Robust Reinforcement Learning for Customized Farming
Advancements in technology unlock an increasing number of ways to tailor farming practices to particular farm characteristics. For example, farming data collected from various sensors can guide customization of fertilizers and enable data-driven improvement over time. This is a typical Reinforcement Learning (RL) problem as crop quality depends on a range of factors in a complex and often obscure way. For RL to be integrated into the process of fertilizer customization, it is crucial that the techniques are robust. An aspect of robustness is the capability to detect and adjust for model errors. This entails both model selection and parameter estimation. How to achieve both objectives simultaneously while maintaining provably good performance is an open problem that we intend to address.
- Motivated by the fast-growing number of data sources that are becoming available for data-driven decision making, we studied a simplified problem known as adversarial bandits with expert advice.

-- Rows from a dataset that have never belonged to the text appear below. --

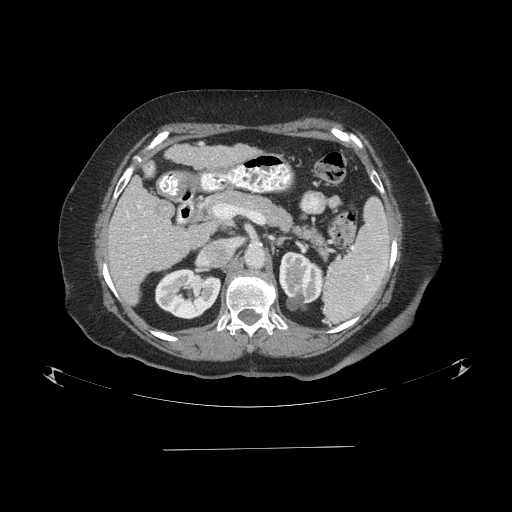
Contrast-enhanced abdominal CT (liver protocol), one axial slice; slice 43 of 103 in the series (ordered by position); reconstruction kernel STANDARD; 120 kVp; one of 2 acquisitions stored at this slice position; soft-tissue window (W 400 / L 40 HU); 2.5 mm slice thickness; 512 × 512 image matrix, field of view 500 × 500 mm. From the clinical record (not read from this slice): diagnosis: hepatocellular carcinoma (patient treated with transarterial chemoembolisation; whether this scan precedes or follows treatment is not stated here); TNM stage (as recorded): Stage-IIIA; Child-Pugh class: A; tumour nodularity: multinodular; tumour size: 5.2 cm.
Annotated regions visible in this slice (semi-automatic segmentation, software-assisted and operator-edited):
- liver parenchyma outside the tumour (the mass and vessels are separate outlines, so this box may not span the whole liver): bounding box <106,176,214,304> (left, top, right, bottom; pixels)
- portal vein: <127,205,146,237>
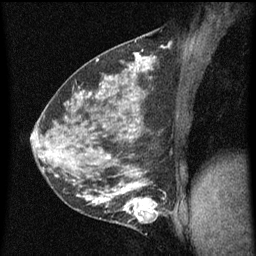
Breast MRI (dynamic contrast-enhanced), one sagittal slice; slice 30 of 60 in the series (ordered by position); dynamic contrast-enhanced series, image 2 of 5 at this slice position (ordered by acquisition); 1.5 T; TE 4.2 ms, TR 8 ms; 2 mm slice thickness; 256 × 256 image matrix. Patient: female, 35 years.
Annotated regions visible in this slice (semi-automatic segmentation, software-assisted and operator-edited):
- analysis volume of interest (the breast-tissue region the enhancement analysis was run in; not a lesion): bounding box (x1, y1, x2, y2) in pixels: (118, 190, 165, 229)
- tumour enhancement mask (voxels above the 70 % enhancement threshold inside the analysis volume of interest): (118, 190, 165, 223)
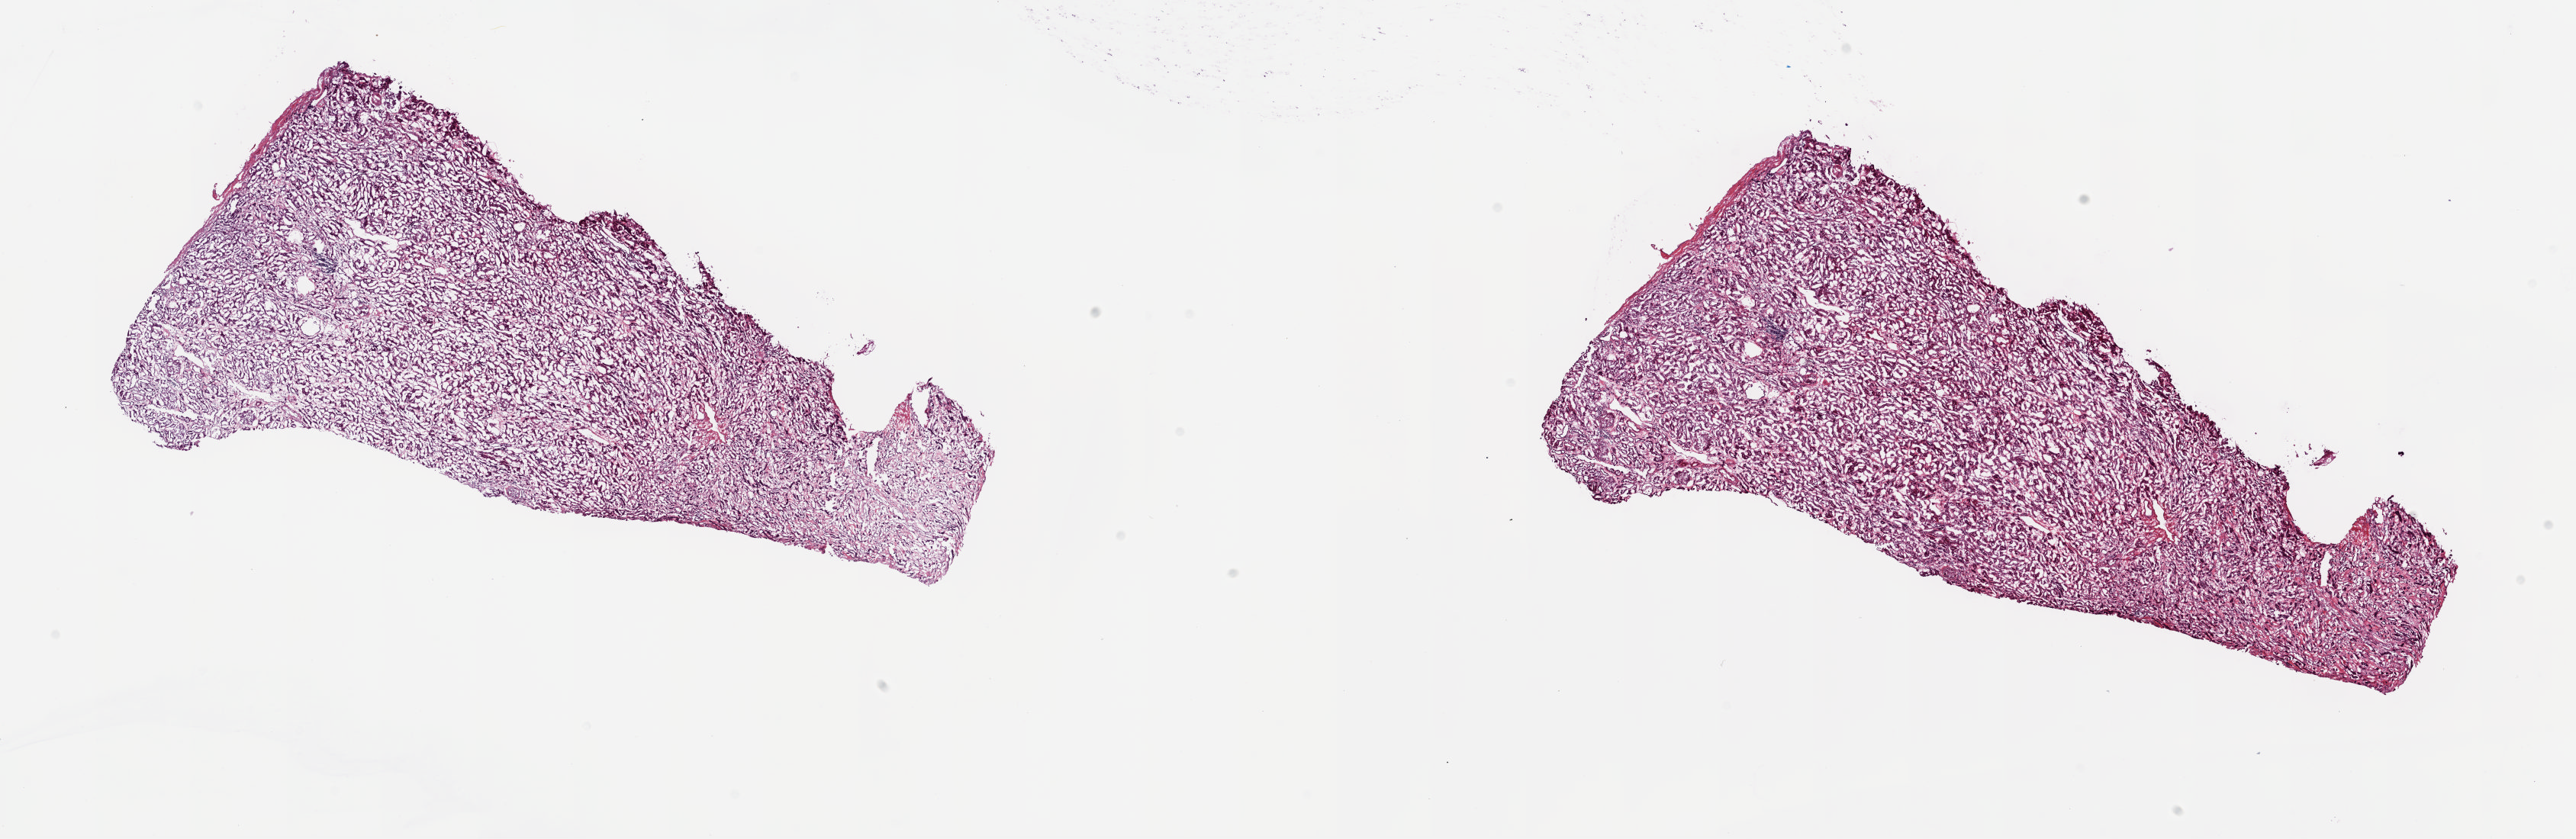
H&E whole-slide image, shown as a low-resolution overview of the whole scanned area (about 26.8 x 8.7 mm, acquisition: 20x scan); frozen section; solid tissue normal (non-tumour tissue) sample from the kidney. Male patient; age at initial diagnosis 70 years. Slide review estimates, as recorded: tumour cells 0%, tumour nuclei 0%, normal cells 55%, stromal cells 45%, necrosis 0%. Inflammatory infiltration, as recorded: lymphocyte infiltration 4%, monocyte infiltration 2%, neutrophil infiltration 0%.
This section: solid tissue normal (non-tumour) sample from the same patient. Patient diagnosis: Papillary adenocarcinoma, NOS.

- We focused on the case where the number of experts is large, possibly infinite.
- Our goal is to design algorithms that are computationally feasible and provably performant. By the latter, we mean that the algorithm makes decisions almost as well as it can in hindsight.
- Inspired by the problem of finite-time model selection for RL, we considered experts structured in a novel way that simulates the trade-off between approximation and estimation.
- We proposed an algorithm called Best Expert Search (BEES) and provided theoretical guarantees on its performance.
- Given a set of policies, BEES can learn in finite time and perform almost as well as the best policy considered.
X. F. Meng, T. Sarkar, M. A. Dahleh. Adversarial bandits with infinitely many experts. Under Review.